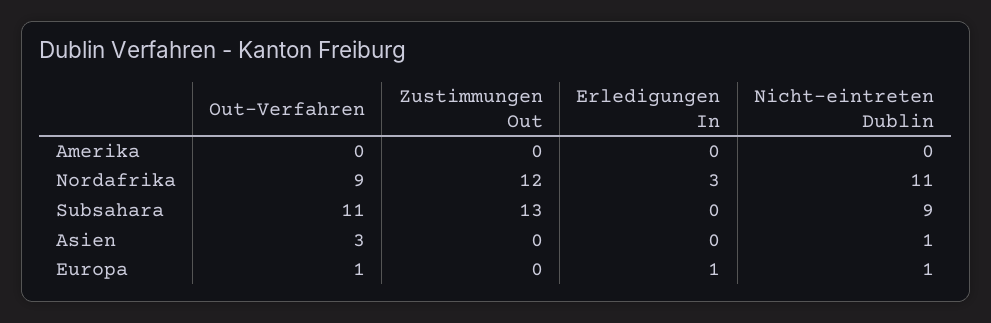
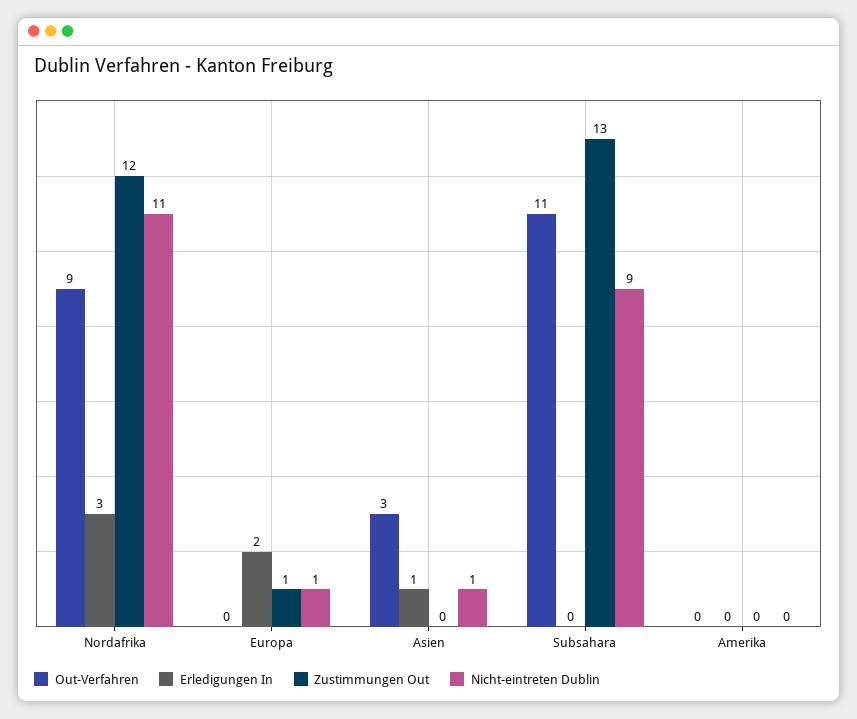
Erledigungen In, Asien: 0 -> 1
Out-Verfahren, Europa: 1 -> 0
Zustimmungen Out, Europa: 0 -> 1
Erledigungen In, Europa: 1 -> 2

================================

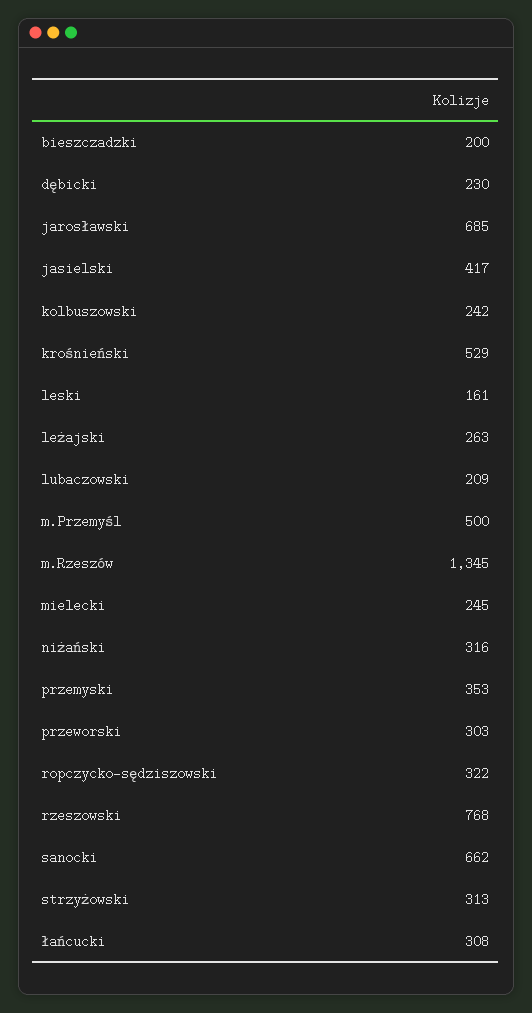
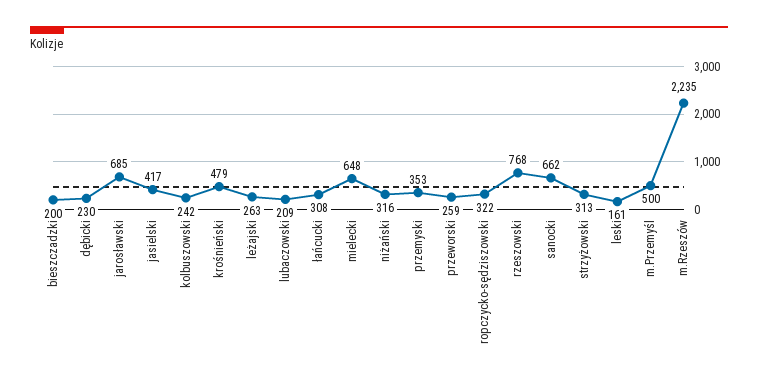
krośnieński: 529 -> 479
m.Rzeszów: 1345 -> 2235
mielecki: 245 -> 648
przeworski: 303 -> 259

================================

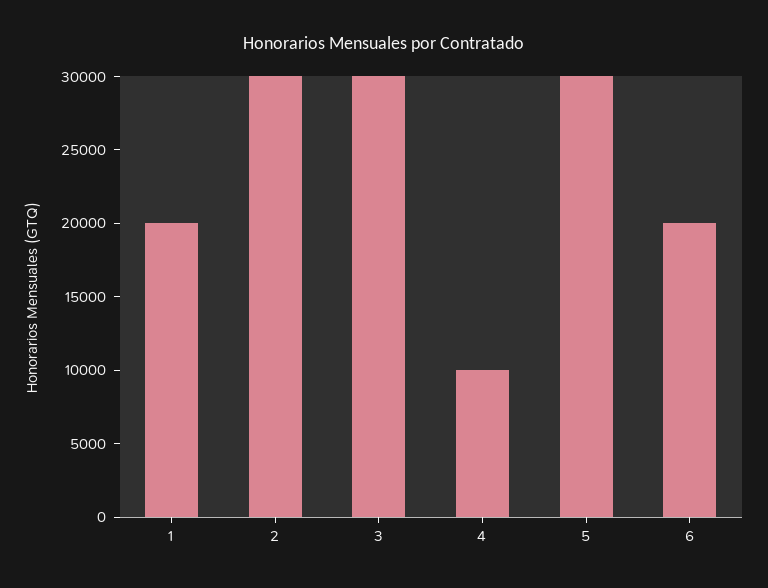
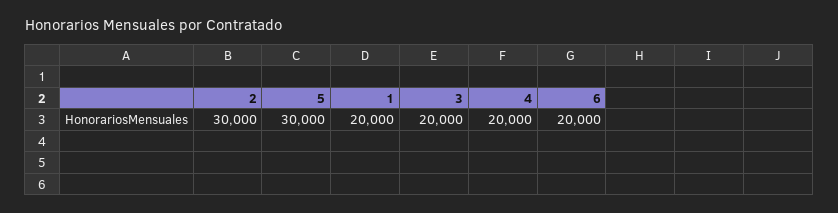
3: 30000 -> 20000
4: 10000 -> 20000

================================

* [REQUEST]:
Please give an exact copy of the lines above, beginning with the line containing "krośnieński: 529 -> 479" and running through the line containing "przeworski: 303 -> 259", and of no other lines.

* [TASK OUTPUT]:
krośnieński: 529 -> 479
m.Rzeszów: 1345 -> 2235
mielecki: 245 -> 648
przeworski: 303 -> 259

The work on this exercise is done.